Is Digital Working Really Greener Than Paper?


While more recently a matter of necessity, the past five or more years have seen countless companies shifting away from paper-based stationery cupboards in place of data storage in the cloud, and all of the digital processes that come along with it. While saving money has certainly been an unexpected benefit of this change (59% of businesses achieved full ROI within 12 months), environmental concerns have been a predominant driving force. Yet, as we’re increasingly finding in a world where digital working is now the new normal, this workplace alternative might not be the complete environmental savior we were sold.
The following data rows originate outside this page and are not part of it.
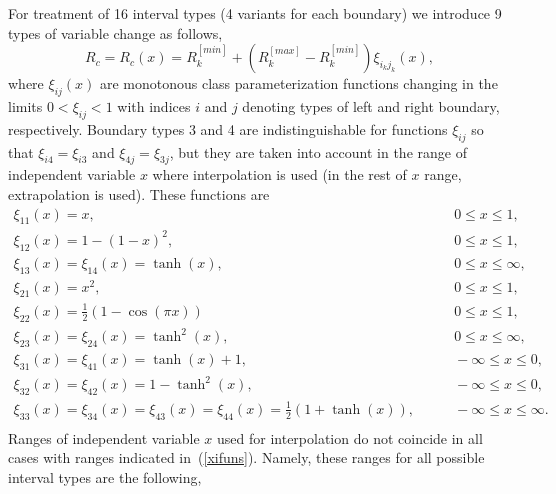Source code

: \documentclass[preprint,prb,aps]{revtex4-1}
\newcommand{\be}[1]{\begin{equation} \label{#1}}
\newcommand{\ee}{\end{equation}}
\newcommand{\eq}[1]{(\ref{#1})}
\begin{document}
For treatment of 16 interval types (4 variants for each boundary) we introduce 9 types
of variable change as follows,
\be{convreg}
R_c=R_c(x)=R^{[min]}_k+\left(R^{[max]}_k-R^{[min]}_k\right) \xi_{i_k j_k}(x),
\ee
where $\xi_{ij}(x)$ are monotonous class parameterization 
functions changing in the limits $0<\xi_{ij}<1$
with indices $i$ and $j$ denoting types of left and right boundary, respectively.
Boundary types 3 and 4 are indistinguishable for functions $\xi_{ij}$ 
so that $\xi_{i4}=\xi_{i3}$ and $\xi_{4j}=\xi_{3j}$, but they
are taken into account in the range of independent variable $x$ where interpolation
is used (in the rest of $x$ range, extrapolation is used). These functions are
\be{xifuns}
\begin{array}{lc}
\xi_{11}(x) = x,                     &\qquad  0\le x \le 1, \\
\xi_{12}(x) = 1-(1-x)^2,             &\qquad  0\le x \le 1, \\  
\xi_{13}(x) = \xi_{14}(x) =\tanh(x), &\qquad  0\le x \le \infty, \\  
\xi_{21}(x) = x^2,                   &\qquad  0\le x \le 1, \\
\xi_{22}(x) = \frac{1}{2}\left(1-\cos(\pi x)\right) 
                                     &\qquad  0\le x \le 1, \\
\xi_{23}(x) = \xi_{24}(x) =\tanh^2(x), &\qquad  0\le x \le \infty, \\  
\xi_{31}(x) = \xi_{41}(x) =\tanh(x)+1, &\qquad  -\infty \le x \le 0, \\  
\xi_{32}(x) = \xi_{42}(x) =1-\tanh^2(x), &\qquad  -\infty \le x \le 0, \\  
\xi_{33}(x) = \xi_{34}(x) = \xi_{43}(x) = \xi_{44}(x) 
=\frac{1}{2}\left(1+\tanh(x)\right), &\qquad  -\infty \le x \le \infty. \\  
\end{array}
\ee
Ranges of independent variable $x$ used for interpolation do not coincide in all
cases with ranges indicated in~\eq{xifuns}. Namely, these ranges for
all possible interval types are the following,
\end{document}
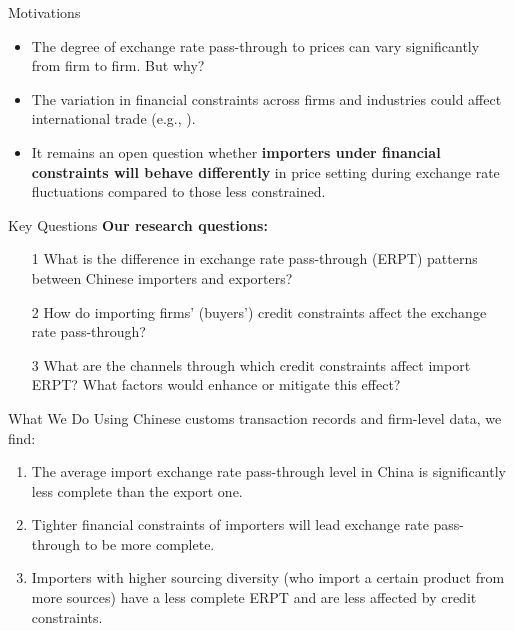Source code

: \documentclass[10pt]{beamer}
\begin{document}
\begin{frame}{Motivations}
	\begin{itemize}
		\item The degree of exchange rate pass-through to prices can vary significantly from firm to firm. But why? 
		\item The variation in financial constraints across firms and industries could affect international trade (e.g., \cite{manova2013}).
		\item It remains an open question whether \textbf{importers under financial constraints will behave differently} in price setting during exchange rate fluctuations compared to those less constrained.
	\end{itemize}
\end{frame}

\begin{frame}{Key Questions}
\textbf{Our research questions:}
	\begin{itemize}
		\item [1] What is the difference in exchange rate pass-through (ERPT) patterns between Chinese importers and exporters?
		\item [2] How do importing firms' (buyers') credit constraints affect the exchange rate pass-through?
		\item [3] What are the channels through which credit constraints affect import ERPT? What factors would enhance or mitigate this effect?
	\end{itemize}
\end{frame}

\begin{frame}{What We Do}
Using Chinese customs transaction records and firm-level data, we find:	
	\begin{enumerate}
		\item The average import exchange rate pass-through level in China is significantly less complete than the export one.
		\item Tighter financial constraints of importers will lead exchange rate pass-through to be more complete.
		\item Importers with higher sourcing diversity (who import a certain product from more sources) have a less complete ERPT and are less affected by credit constraints.
	\end{enumerate}	
\end{frame}
\end{document}
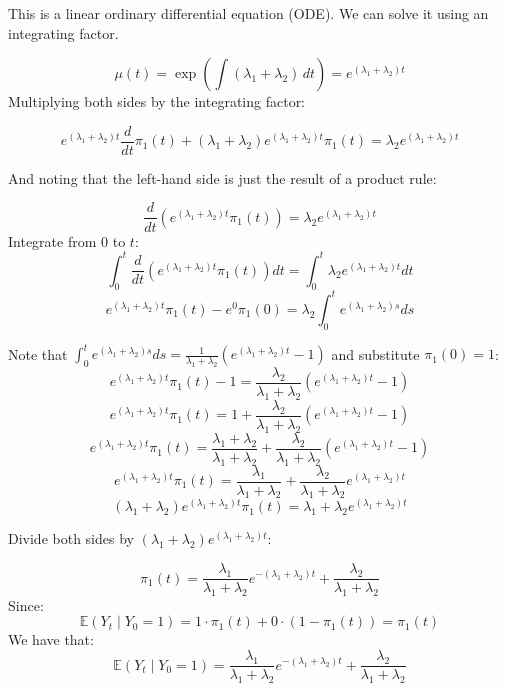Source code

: \documentclass[11pt]{extarticle}
\theoremstyle{plain}
\theoremstyle{definition}
\begin{document}
\begin{enumerate}[(a)]
This is a linear ordinary differential equation (ODE). We can solve it using an integrating factor.

   \[
   \mu(t) = \exp\left( \int (\lambda_1 + \lambda_2) \, dt \right) = e^{(\lambda_1 + \lambda_2)t}
   \]
Multiplying both sides by the integrating factor:

   \[
   e^{(\lambda_1 + \lambda_2)t} \frac{d}{dt} \pi_1(t) + (\lambda_1 + \lambda_2) e^{(\lambda_1 + \lambda_2)t} \pi_1(t) = \lambda_2 e^{(\lambda_1 + \lambda_2)t}
   \]

And noting that the left-hand side is just the result of a product rule:

   \[
   \frac{d}{dt} \left( e^{(\lambda_1 + \lambda_2)t} \pi_1(t) \right) = \lambda_2 e^{(\lambda_1 + \lambda_2)t}
   \]
   Integrate from \( 0 \) to \( t \):
   \[
   \int_{0}^{t} \frac{d}{dt} \left( e^{(\lambda_1 + \lambda_2)t} \pi_1(t) \right) dt = \int_{0}^{t} \lambda_2 e^{(\lambda_1 + \lambda_2)t} dt
   \]
   \[
   e^{(\lambda_1 + \lambda_2)t} \pi_1(t) - e^{0} \pi_1(0) = \lambda_2 \int_{0}^{t} e^{(\lambda_1 + \lambda_2)s} ds
   \]

Note that $\int_{0}^{t} e^{(\lambda_1 + \lambda_2)s} ds = \frac{1}{\lambda_1 + \lambda_2} \left( e^{(\lambda_1 + \lambda_2)t} - 1 \right)$ and substitute \( \pi_1(0) = 1 \):
   \[
   e^{(\lambda_1 + \lambda_2)t} \pi_1(t) - 1 = \frac{\lambda_2}{\lambda_1 + \lambda_2} \left( e^{(\lambda_1 + \lambda_2)t} - 1 \right)
   \]
   \[
   e^{(\lambda_1 + \lambda_2)t} \pi_1(t) = 1 + \frac{\lambda_2}{\lambda_1 + \lambda_2} \left( e^{(\lambda_1 + \lambda_2)t} - 1 \right)
   \]
   \[
   e^{(\lambda_1 + \lambda_2)t} \pi_1(t) = \frac{\lambda_1 + \lambda_2}{\lambda_1 + \lambda_2} + \frac{\lambda_2}{\lambda_1 + \lambda_2} \left( e^{(\lambda_1 + \lambda_2)t} - 1 \right)
   \]
   \[
   e^{(\lambda_1 + \lambda_2)t} \pi_1(t) = \frac{\lambda_1}{\lambda_1 + \lambda_2} + \frac{\lambda_2}{\lambda_1 + \lambda_2} e^{(\lambda_1 + \lambda_2)t}
   \]
   \[
   (\lambda_1 + \lambda_2) e^{(\lambda_1 + \lambda_2)t} \pi_1(t) = \lambda_1 + \lambda_2 e^{(\lambda_1 + \lambda_2)t}
   \]

   Divide both sides by \( (\lambda_1 + \lambda_2) e^{(\lambda_1 + \lambda_2)t} \):

   \[
   \pi_1(t) = \frac{\lambda_1}{\lambda_1 + \lambda_2} e^{-(\lambda_1 + \lambda_2)t} + \frac{\lambda_2}{\lambda_1 + \lambda_2}
   \]
Since:
\[
\mathbb{E}(Y_t \mid Y_0 = 1) = 1 \cdot \pi_1(t) + 0 \cdot \left( 1 - \pi_1(t) \right) = \pi_1(t)
\]
We have that:
\[
\mathbb{E}(Y_t \mid Y_0 = 1) = \frac{\lambda_1}{\lambda_1 + \lambda_2} e^{-(\lambda_1 + \lambda_2)t} + \frac{\lambda_2}{\lambda_1 + \lambda_2}
\]

\end{enumerate}
\end{document}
Of course, that’s not to say that digital working doesn’t still have its benefits, but more that ensuring a truly green digital switch depends on a company’s ability to enhance this focus. After all, digital documents are by no means carbon neutral. The question is, what do greener digital processes look like, and what do they stand to offer companies overall?

# 1 – Generally streamlined processes

Stalling, convoluted, tech processes are guaranteed to keep environmental benefits at bay, meaning that companies must streamline tech-led processes to ensure the fastest possible operations for the reduction of general outputs. Making sure that systems are always running smoothly thanks to either in-house teams or an IT Managed Services Provider is obviously the first step, but it’s also crucial to think about streamlining operations as they happen. For instance, if we all emailed one less time a day, we could reduce national CO2 emissions by 16,333 tonnes. Efficient communications, clear delegations, and planned workloads are therefore essential for enabling employees to tick off all tasks in each programme before moving onto the next.

# 2 – Focusing on greener internet usage

With internet users thought to be responsible for around 414kg or carbon dioxide a year, further steps also need to be taken with regards to the streaming of music/videos, and even the surprisingly guilty culprits that are search engines. Interestingly, encouraging employees to conduct phone searches could significantly help to lower environmental impact as it uses less energy, while even switching to search engines that take steps to offset carbon emissions (Ecosia, Ekoru, and Givero, etc.) is worthwhile. Equally, limiting access to sites like YouTube during working hours, and investing in full-office stereo systems instead of letting employees stream music individually, can all take your internet usage more towards the green side.

# 3 – Get on top with storage

Estimates predict that data storage could account for as much as 14% of global greenhouse gas emissions by 2040, highlighting the need to also think hard about digital data storage. Regularly auditing, and deleting, documents you don’t need is especially essential, renewable energy usage or specified green storage solutions, can significantly cut down the damage caused by even essential documents.

Digital is inevitably greener, but it’s not the one-stop environmentally friendly solution that it was painted as back when paperless workplaces first hit the scene. Instead, companies need to consider these pointers to ensure practices that really do reduce overall impact.